Как и ожидалось, эта новая ситуация была в некоторой степени неловкой как для пациентки, так и для меня. Однако после того, как мы немного пошутили и посмеялись над нашей взаимной неловкостью, она успокоилась и свободно рассказывала о людях, появлявшихся на экране по мере того, как события на экране постепенно приближались к эпизоду, о котором она говорила на предыдущей сессии. И вот мы вместе наблюдали за событиями отчаянной драмы, разыгравшейся около 55 лет назад и запечатленной на кинопленке. Мы просмотрели эту часть фильма еще раз и при повторном просмотре миссис Y. расплакалась. Я обнаружил, что и мои глаза полны слез, и эти слезы, как мне тогда показалось, остались незамеченными пациенткой. Самообладание довольно быстро вернулось к миссис Y., однако тут же она вновь разразилась слезами. Мы переживали вместе подлинное горе и сочувствие ее детскому я, пребывавшему в отчаянии; ее борьбу за восстановление самообладания, которая сопровождалась самоуничижительными репликами о «слабости» и «истерии», ее неловкими попытками убедить меня в том, что с ней все в прядке и все скоро пройдет.
На следующей сессии, вначале которой то и дело возникали паузы, наполненные неловким молчанием, мы приступили к обсуждению того, что произошло.
«Вы были человечны в прошлый раз, – сказала она, – до того как вы предложили просмотреть вместе этот фильм и я увидела ваши слезы, я старалась держать вас на порядочной дистанции. Моей первой реакцией была мысль: «Боже мой, я не хотела… так огорчить вас. Простите меня, это никогда больше не повториться!» – Будто волновать вас каким-либо образом является чем-то недопустимым и ужасным. Однако в глубине души это сильно тронуло меня и было приятно. Вы были таким человечным. Я не могла выбросить это из головы», – она продолжала: «Вновь и вновь я повторяла себе: „Ты растрогала его! ты растрогала его! Он не равнодушен и заботится о тебе!“. Это было очень волнующее переживание. Я никогда не забуду эту сессию! Это было похоже на начало чего-то нового. Все мои защиты были отброшены. Я проснулась поздно ночью и сделала запись об этом в своем дневнике».
Однако миссис Y. рассказала и о тревожном сновидении, которое приснилось ей той же самой ночью. В этом сновидении появляется жуткая зловещая фигура мужчины, которая уже была нам знакома по ее предыдущим сновидениям. Я привожу описание этого сновидения.
На фоне мрачного пейзажа появляются смутные мужские фигуры, скрывающиеся в тени. Цвета приглушены, доминирует цветовой фон сепии. Здесь должно состояться долгожданное радостное воссоединение двух женщин. Возможно, это две сестры, долгое время бывшие в разлуке. У меня приподнятое настроение радостного ожидания. Я нахожусь в холле, над которым возвышается балкон с ведущими к нему с двух сторон лестницами. В холле появляется первая женщина. На ней костюм невероятно яркого салатового цвета. Вдруг, какая-то неясная фигура, мужчина, выпрыгивает из-за портьеры и стреляет ей в лицо из ружья! Женщина падает, ярко-зеленый цвет костюма и красный крови оказывают шокирующее воздействие. Другая женщина, полная желания встретиться со своей подругой, появляется слева на балконе. Она одета в ярко-ярко-красное. Она наклоняется, стоя на балконе, и видит тело – зеленое с красным. Она крайне потрясена и испытывает острое горе. Ее начинает рвать: целые потоки красной крови выливаются из нее, потом она падает на спину.

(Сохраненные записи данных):
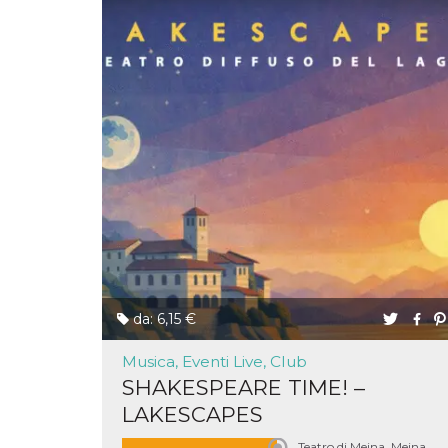
o persistent
30 giorni
datr
2 anni
Questo coo
Meta
identifica il
Platform Inc.
browser che
.facebook.com
connette a
Facebook. 
direttament
legato alla 
Facebook
dell'utente.
Facebook s
che viene
utilizzato p
aiutare con 
sicurezza e a
di accesso
sospette, in
particolare p
rilevamento
bot che ten
da: 6,15 €
di accedere 
servizio. F
afferma anc
Musica, Eventi Live, Club
il profilo
comportame
SHAKESPEARE TIME! –
associato a
ciascun coo
LAKESCAPES
datr viene
eliminato d
giorni. Que
Teatro di Meina, Meina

(Описание задания): Перепишите дословно часть текста о сессиях с миссис Y. между словами «Однако миссис Y.» и «описание этого сновидения.» включительно. Приведенный материал не имеет отношения к тексту.

(Ответ к заданию):
Однако миссис Y. рассказала и о тревожном сновидении, которое приснилось ей той же самой ночью. В этом сновидении появляется жуткая зловещая фигура мужчины, которая уже была нам знакома по ее предыдущим сновидениям. Я привожу описание этого сновидения.